If we rename the field name Address to address in the schema:

{
  "type": "record",
  "name": "User",
  "fields": [
    {
      "name": "name",
      "type": "string"
    },
    {
      "name": "age",
      "type": "long"
    },
    {
      "name": "address",  # RENAMED!!!
      "type": [
        "null",
        {
            "type": "record",
            "name": "Address",
            "fields": [
            {
                "name": "name",
                "type": "string"
            }
            ]
        },
      ],
      "default": None,
    }
  ]
}

we get a proper result:

from dataclasses_avroschema import AvroModel
import dataclasses
import typing


@dataclasses.dataclass
class Address(AvroModel):
    name: str


@dataclasses.dataclass
class User(AvroModel):
    name: str
    age: int
    address: typing.Optional[Address] = None

print(User.__annotations__)
# >>> {'name': str, 'age': int, 'address': typing.Optional[__main__.Address]}

print(User.fake())
# >>> User(name='JBZdhEWdXwFLQitWCjkc', age=3406, address=Address(name='AhlQsvXnkpcPZJvRSXLr'))

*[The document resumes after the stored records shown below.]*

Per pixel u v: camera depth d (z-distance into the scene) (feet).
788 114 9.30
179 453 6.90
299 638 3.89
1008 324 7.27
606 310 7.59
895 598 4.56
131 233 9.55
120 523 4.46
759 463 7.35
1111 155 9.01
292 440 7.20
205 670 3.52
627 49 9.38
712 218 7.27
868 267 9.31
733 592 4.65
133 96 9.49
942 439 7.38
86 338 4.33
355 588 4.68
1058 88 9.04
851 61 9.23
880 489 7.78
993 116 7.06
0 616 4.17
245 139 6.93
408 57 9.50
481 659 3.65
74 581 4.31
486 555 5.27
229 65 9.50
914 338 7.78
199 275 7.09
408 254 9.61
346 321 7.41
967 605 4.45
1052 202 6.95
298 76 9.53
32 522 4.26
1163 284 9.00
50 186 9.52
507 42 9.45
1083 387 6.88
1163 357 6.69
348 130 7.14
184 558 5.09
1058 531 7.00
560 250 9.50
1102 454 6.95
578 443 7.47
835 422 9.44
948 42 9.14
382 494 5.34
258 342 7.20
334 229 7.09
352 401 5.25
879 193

Schema with invalid python identifiers

avro schemas could contain field names that are not valid python identifiers, for example street-name. If we have the following avro schema the python model generated from it will generate valid identifiers, in this case and street_name and street_number

from dataclasses_avroschema import ModelGenerator


schema = {
    "type": "record",
    "name": "Address",
    "fields": [
        {"name": "street-name", "type": "string"},
        {"name": "street-number", "type": "long"}
    ]
}

model_generator = ModelGenerator()
result = model_generator.render(schema=schema)

# save the result in a file
with open("models.py", mode="+w") as f:
    f.write(result)

Then the result will be:

# models.py
from dataclasses_avroschema import AvroModel
import dataclasses


@dataclasses.dataclass
class Address(AvroModel):
    street_name: str
    street_number: int

Warning

If you try to generate the schema from the model, both schemas won't match. You might have to use the case functionality

Field order

Sometimes we have to work with schemas that were created by a third party and we do not have control over them. Those schemas can contain optional fields declared before required fields, which means that and invalid model will be generated. To avoid this problem the field_order property is used in the generation process. For example the following schema contains the field has_pets (optional) before required fields:

from dataclasses_avroschema import ModelGenerator


schema = {
  "type": "record",
  "name": "User",
  "fields": [
    {"name": "has_pets", "type": "boolean", "default": False},
    {"name": "name", "type": "string"},
    {"name": "age", "type": "long"},
    {"name": "money", "type": "double", "default": 100.3}
  ],
  "doc": "My User Class",
}

model_generator = ModelGenerator()
result = model_generator.render(schema=schema)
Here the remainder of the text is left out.